[Exercise instructions]: Whenever a line in the records below holds the string "with", copy it out.

[Provided material]:
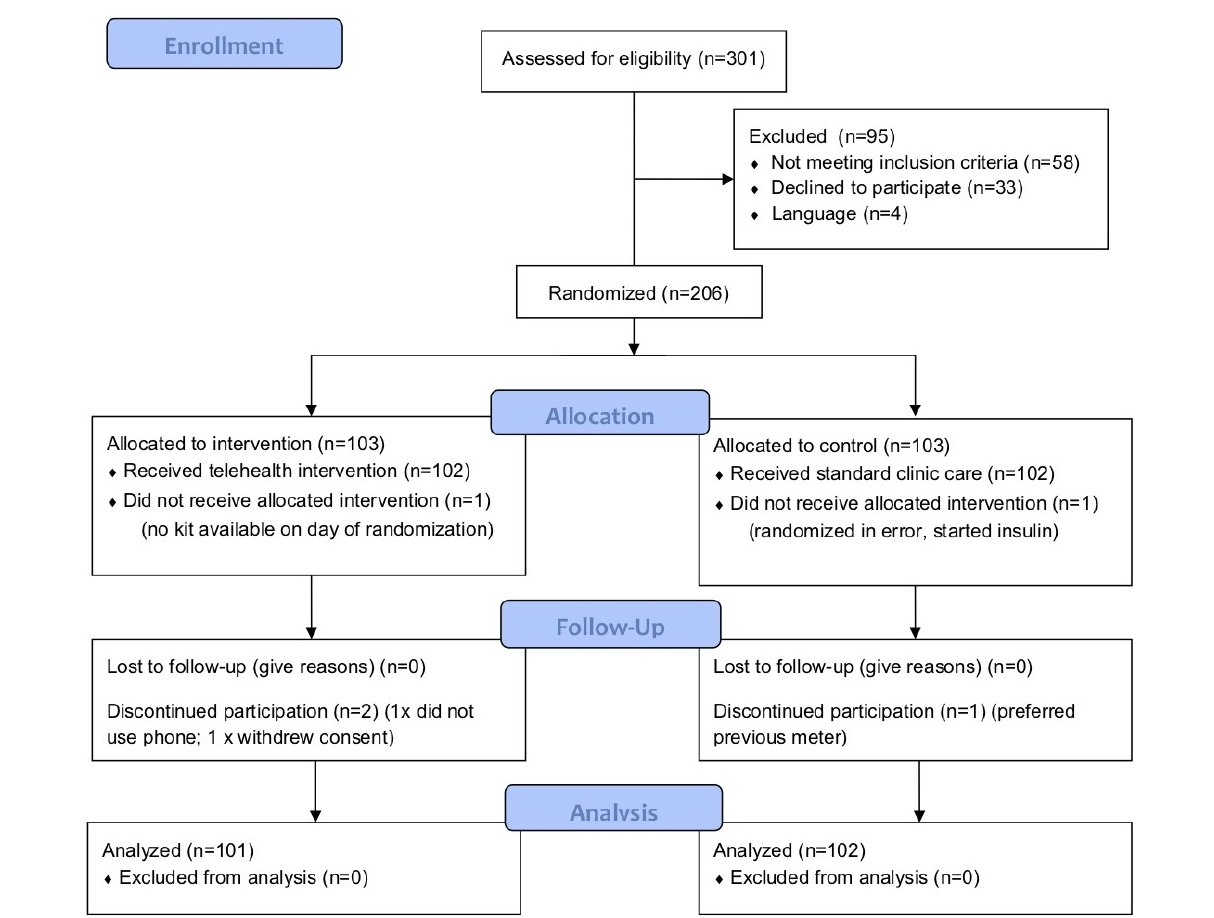
Figure 1. CONSORT Flow Diagram for TREAT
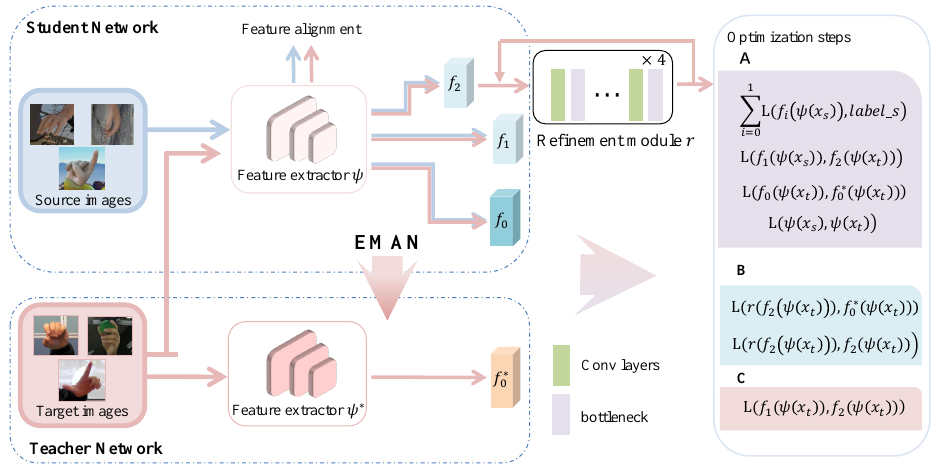
Figure 2. Our network is a student–teacher architecture, where the student network consists of a feature extractor, three regressors, and a refine module. The source and target images are fed into the student network, while the target images are fed into the teacher network. In addition, The teacher network also has three regressors, but the regressors f ∗ regressors and f 1 in the student network, are not used during training and testing, so we do not draw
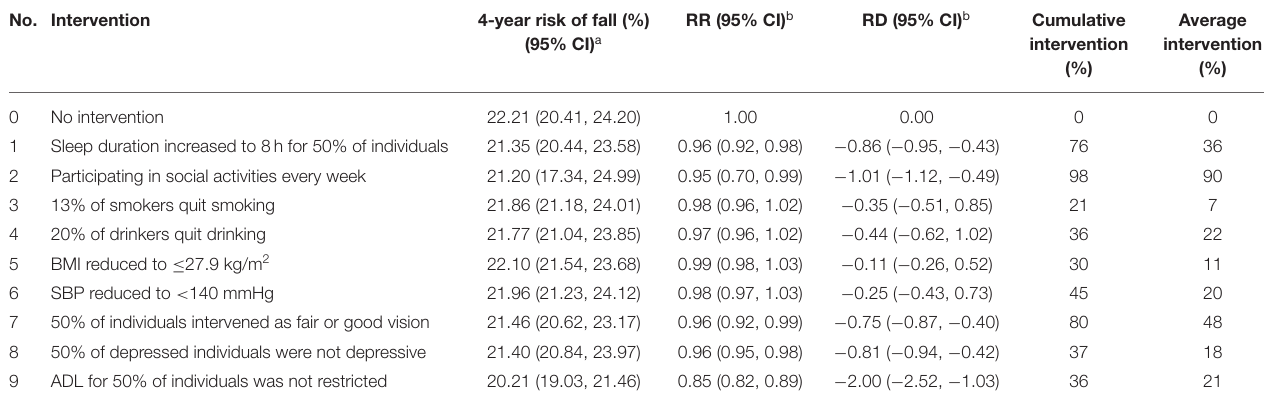
TABLE 3 | Risk of fall under feasible hypothetical interventions (CHARLS 2011–2015). No.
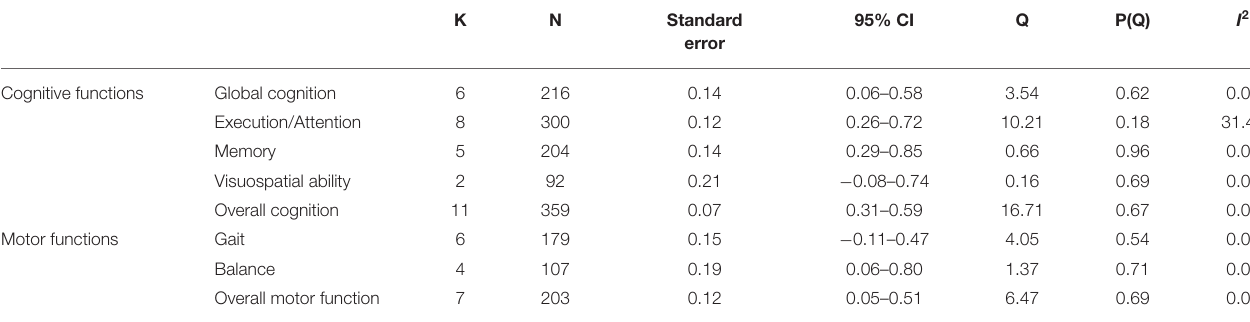
TABLE 4 | Mean weighted effect sizes, confidence interval, and heterogeneity for primary and secondary outcome measures.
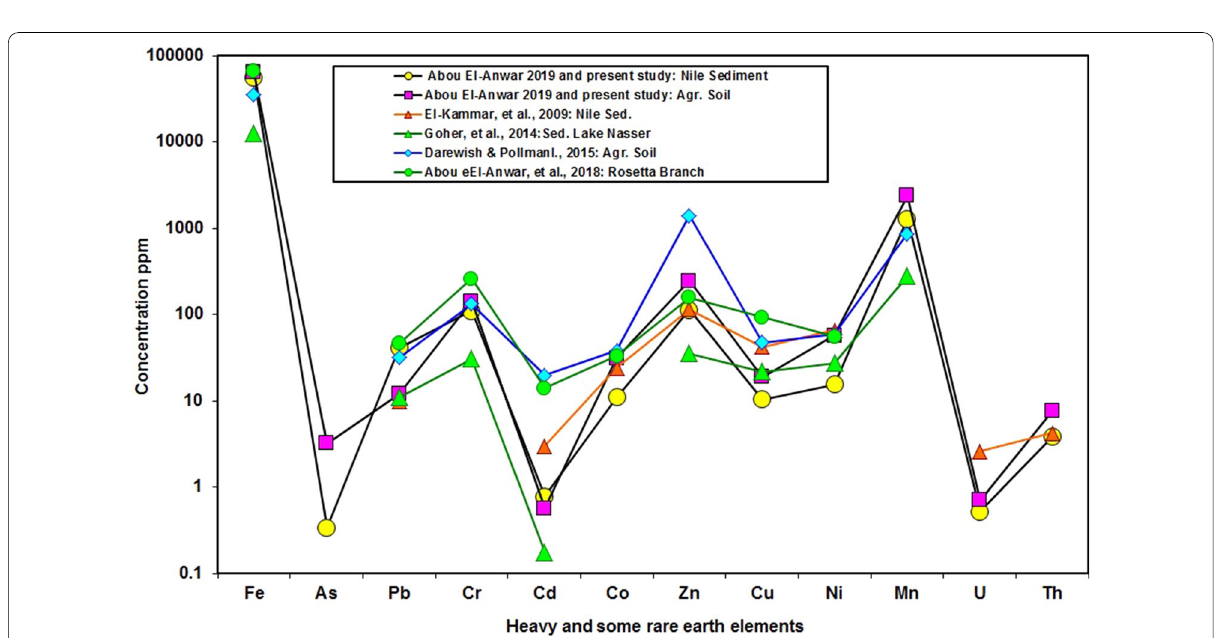
Fig. 5 Comparison the elements (ppm) in the study area with others localities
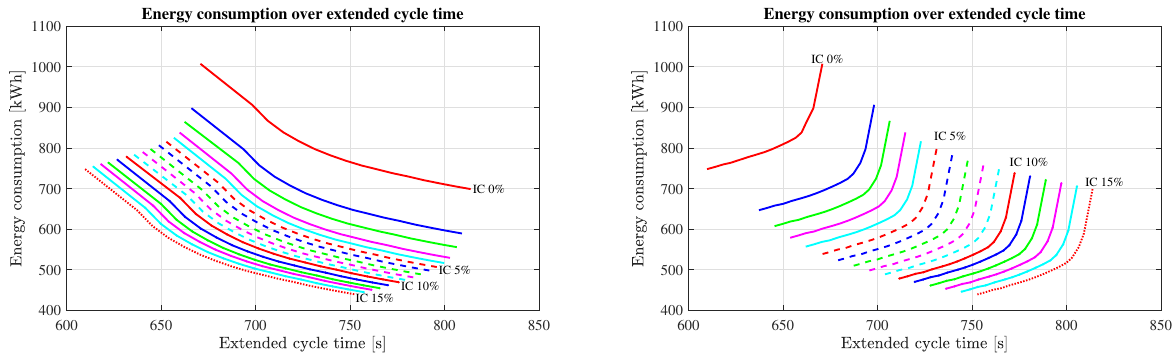
Figure 12: The left plot shows the energy consumption over the extended cycle time for the case Ah-Nm for fixed running time supplements of the IC and varying running time supplements for the SPR. The right plot indicates the energy consumption over the extended cycle time for fixed running time supplements of the SPR and varying running time supplements for the IC for the case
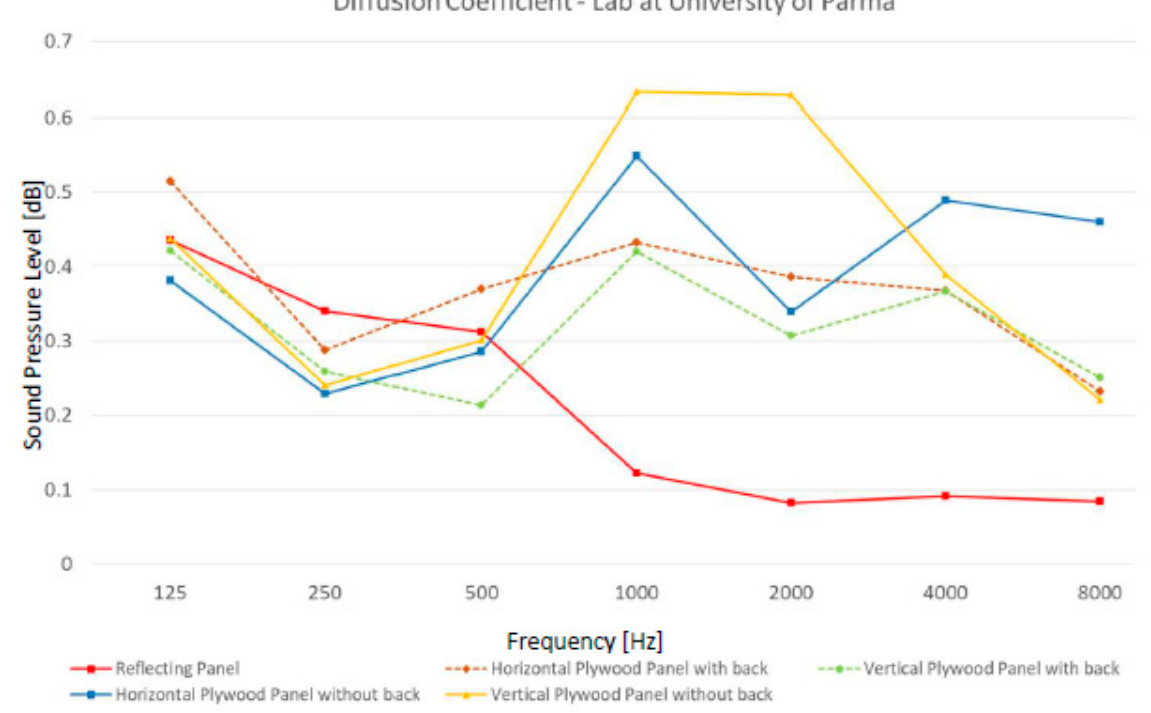
Figure 12. Directional diffusion coefficient related to the samples tested inside Room B. Among all the test samples and relative configurations tested in Room B, the specimen indicating the best performance of the diffusion coefficient is the plywood QRD in the vertical configuration, without any reflecting panel behind. In particular, the results indicate that the performance of (cid:1856) = 0.63 has been achieved at 1 and 2 kHz. The worst performance is given at 250 Hz and 8 kHz, with values of (cid:1856) floating between 0.23 and 0.22, respectively.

[Output]:
Fig. 5 Comparison the elements (ppm) in the study area with others localities
Figure 12. Directional diffusion coefficient related to the samples tested inside Room B. Among all the test samples and relative configurations tested in Room B, the specimen indicating the best performance of the diffusion coefficient is the plywood QRD in the vertical configuration, without any reflecting panel behind. In particular, the results indicate that the performance of (cid:1856) = 0.63 has been achieved at 1 and 2 kHz. The worst performance is given at 250 Hz and 8 kHz, with values of (cid:1856) floating between 0.23 and 0.22, respectively.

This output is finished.